To do
For the entries below, repeat exactly each line starting with the one that contains "BYC YOGA Vitacura" and going on through the one that contains "han pasado por nuestra sala y han encontrado", and no others.

[Collected data]
═══

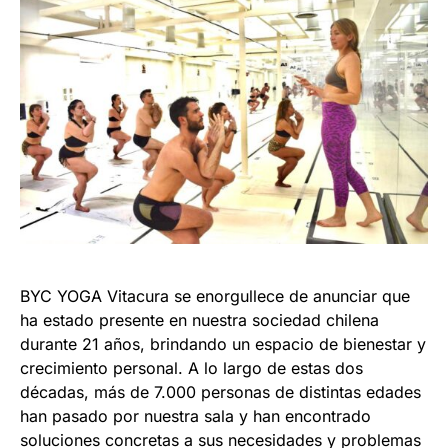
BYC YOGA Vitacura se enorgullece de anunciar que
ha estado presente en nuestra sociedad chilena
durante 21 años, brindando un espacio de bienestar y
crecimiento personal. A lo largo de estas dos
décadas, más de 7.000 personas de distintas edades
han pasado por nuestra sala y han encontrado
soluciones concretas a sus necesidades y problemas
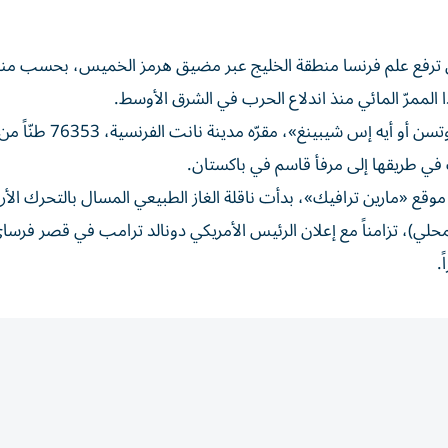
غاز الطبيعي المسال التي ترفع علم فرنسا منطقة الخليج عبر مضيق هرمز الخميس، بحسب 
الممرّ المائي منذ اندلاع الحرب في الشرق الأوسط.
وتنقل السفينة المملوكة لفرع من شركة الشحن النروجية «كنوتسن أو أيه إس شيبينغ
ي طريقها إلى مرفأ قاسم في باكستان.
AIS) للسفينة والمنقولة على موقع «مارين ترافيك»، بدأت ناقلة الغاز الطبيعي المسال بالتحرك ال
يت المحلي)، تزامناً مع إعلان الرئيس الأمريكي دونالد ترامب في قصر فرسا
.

═══

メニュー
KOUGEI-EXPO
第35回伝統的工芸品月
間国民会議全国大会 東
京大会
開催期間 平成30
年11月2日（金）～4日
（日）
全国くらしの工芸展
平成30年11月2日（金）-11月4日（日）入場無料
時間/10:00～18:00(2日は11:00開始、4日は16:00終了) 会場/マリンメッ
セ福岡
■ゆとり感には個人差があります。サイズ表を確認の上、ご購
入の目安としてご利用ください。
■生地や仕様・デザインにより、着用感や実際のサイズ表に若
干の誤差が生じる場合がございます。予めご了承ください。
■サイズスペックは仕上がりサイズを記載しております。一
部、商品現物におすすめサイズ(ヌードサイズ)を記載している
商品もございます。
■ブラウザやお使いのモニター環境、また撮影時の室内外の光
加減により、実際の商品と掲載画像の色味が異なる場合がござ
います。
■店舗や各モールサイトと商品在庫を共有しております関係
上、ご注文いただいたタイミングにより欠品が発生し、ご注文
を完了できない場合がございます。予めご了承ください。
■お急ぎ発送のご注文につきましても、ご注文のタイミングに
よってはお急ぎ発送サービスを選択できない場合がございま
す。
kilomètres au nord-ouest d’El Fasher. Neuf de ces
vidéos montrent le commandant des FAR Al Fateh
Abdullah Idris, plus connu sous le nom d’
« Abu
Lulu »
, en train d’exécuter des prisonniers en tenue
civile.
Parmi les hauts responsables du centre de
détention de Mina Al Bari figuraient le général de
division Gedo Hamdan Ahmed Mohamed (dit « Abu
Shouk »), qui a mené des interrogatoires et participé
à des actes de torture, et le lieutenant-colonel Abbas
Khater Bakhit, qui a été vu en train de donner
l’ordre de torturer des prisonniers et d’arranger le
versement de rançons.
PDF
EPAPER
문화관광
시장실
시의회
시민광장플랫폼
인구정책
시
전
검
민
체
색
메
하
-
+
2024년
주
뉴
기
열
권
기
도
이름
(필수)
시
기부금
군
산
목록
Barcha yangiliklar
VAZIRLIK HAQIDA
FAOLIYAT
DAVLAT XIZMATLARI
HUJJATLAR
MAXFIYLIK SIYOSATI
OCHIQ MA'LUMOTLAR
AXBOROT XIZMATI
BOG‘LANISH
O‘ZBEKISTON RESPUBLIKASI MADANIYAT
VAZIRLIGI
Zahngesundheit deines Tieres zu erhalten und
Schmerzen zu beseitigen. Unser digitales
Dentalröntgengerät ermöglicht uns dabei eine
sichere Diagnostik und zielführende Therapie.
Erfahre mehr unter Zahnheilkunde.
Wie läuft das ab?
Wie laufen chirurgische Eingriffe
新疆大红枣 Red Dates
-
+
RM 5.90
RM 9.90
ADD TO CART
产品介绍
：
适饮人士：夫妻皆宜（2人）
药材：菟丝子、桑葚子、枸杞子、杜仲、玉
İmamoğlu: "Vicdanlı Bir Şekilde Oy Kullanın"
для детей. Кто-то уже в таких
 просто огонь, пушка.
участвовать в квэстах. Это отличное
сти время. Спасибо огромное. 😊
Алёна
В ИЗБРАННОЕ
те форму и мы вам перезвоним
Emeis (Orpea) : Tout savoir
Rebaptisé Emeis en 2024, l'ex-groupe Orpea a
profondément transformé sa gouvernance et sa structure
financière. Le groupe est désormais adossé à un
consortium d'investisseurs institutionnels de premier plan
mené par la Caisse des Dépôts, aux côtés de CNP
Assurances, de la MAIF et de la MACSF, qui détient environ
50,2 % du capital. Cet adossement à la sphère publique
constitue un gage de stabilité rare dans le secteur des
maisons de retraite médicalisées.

═══

Your solution
BYC YOGA Vitacura se enorgullece de anunciar que
ha estado presente en nuestra sociedad chilena
durante 21 años, brindando un espacio de bienestar y
crecimiento personal. A lo largo de estas dos
décadas, más de 7.000 personas de distintas edades
han pasado por nuestra sala y han encontrado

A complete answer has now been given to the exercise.